Sujit and Shobha have two minor children and, yet their minor children’s income is not being clubbed with their individual incomes. No one would be convinced because everyone is aware of the problems created by Section 64(1A) of the Income Tax Act, 1961, which provides for clubbing the income of minor children in the total income of the father or mother.

Let us go through the provisions of the Income Tax Act to this effect and arrive at the conclusions and systematic aspects of tax planning, within the framework of Income Tax law.

Section 64 contains the various situations under which income of an individual is to include the income of the spouse, as also that of a minor child. Sub-Section (1A) of the said Section 64 more specifically mentions that, “. . in computing the total income of any individual, there shall be included all such income as arises or accrues to his minor child, not being a minor child suffering from any disability of the nature specified in Section 80U of the Income Tax Act, 1961.”

In addition to the above clear-cut provisions there is also a proviso attached to this Section stating, that nothing contained in this sub-section shall apply in respect of income as arises or accrues to the minor child on account of any (a) manual work done by him, or (b) activity involving application of skill, talent or specialised knowledge and experience.

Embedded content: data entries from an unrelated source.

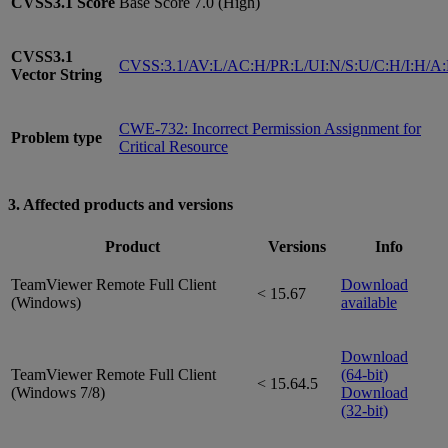
CVSS3.1
Score
Base Score 7.0 (High)
CVSS3.1
CVSS:3.1/AV:L/AC:H/PR:L/UI:N/S:U/C:H/I:H/A
Vector String
CWE-732: Incorrect Permission Assignment for
Problem type
Critical Resource
3. Affected products and versions
Product
Versions
Info
TeamViewer Remote Full Client
Download
< 15.67
(Windows)
available
Download
TeamViewer Remote Full Client
(64-bit)
< 15.64.5
(Windows 7/8)
Download
(32-bit)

Let us now see how it is possible for the income arising to a minor child to not be added or clubbed with the income of the child’s father or the mother. One small point to be noted is, that the income of the minor child is to be clubbed with the income of the father or the mother, whoever has the higher income.

The first simple tip is that the income of each minor child upto
` 1,500, from any source, is not to be clubbed with the parents’ income as per Section 10(32) of the LT. Act. Thus, if a person has two children, then income arising to them upto the maximum extent of ` 1,500 per child, i.e., total of ` 3,000 would not be clubbed or added to the income of the father/mother.

If funds of the minor child are invested in a partnership firm towards contribution of capital and the minor child receives “share of profit from the partnership firm,” then the amount received by the minor child from his partnership firm would not be included in the total income of the father/mother and thus the clubbing provisions would not cause any problem at all. This is because, as per Section 10(2A) of the Income Tax Act, the share of profit received by a partner of a partnership firm, is not liable to income tax and this would hold good even for the minor child. However, no interest on capital should be paid on the capital of the minor child, otherwise such interest would be clubbed in the income of the father/mother.

Similarly, if the minor child becomes the owner of an industrial unit in select notified areas and states of India like Himachal Pradesh, Goa, etc., the income therefrom would be exempt and not clubbed, because the incomes of such newly established industrial undertakings are exempt under Section 10 of the Income Tax Act.

Another safe yet very good investment suggested is in PPF A/c (Public Provident Fund Account), which can be opened in the name of the minor child and either of the parents can invest in it every year, a maximum of ` 1,00,000. Since the interest from PPF @ 8% p.a. (or more) is completely tax-exempt, it would not be clubbed with the income of the father/mother. Please ensure that as per recent rules relating to opening of PPF A/c the total deposits in the PPF A/cs of self and minor children should not exceed ` 1,00,000 in one financial year.

A proviso to Section 64(1A) provides that the income of the minor child derived from doing manual work would not be clubbed with the income of the father/mother. Likewise, another exception is in a situation where income arises to the minor child by conducting activities, which involve his skills, talent, specialised knowledge or experience.

It is also good to invest the funds of the minor in a mutual fund as the dividend income from mutual funds is tax-exempt.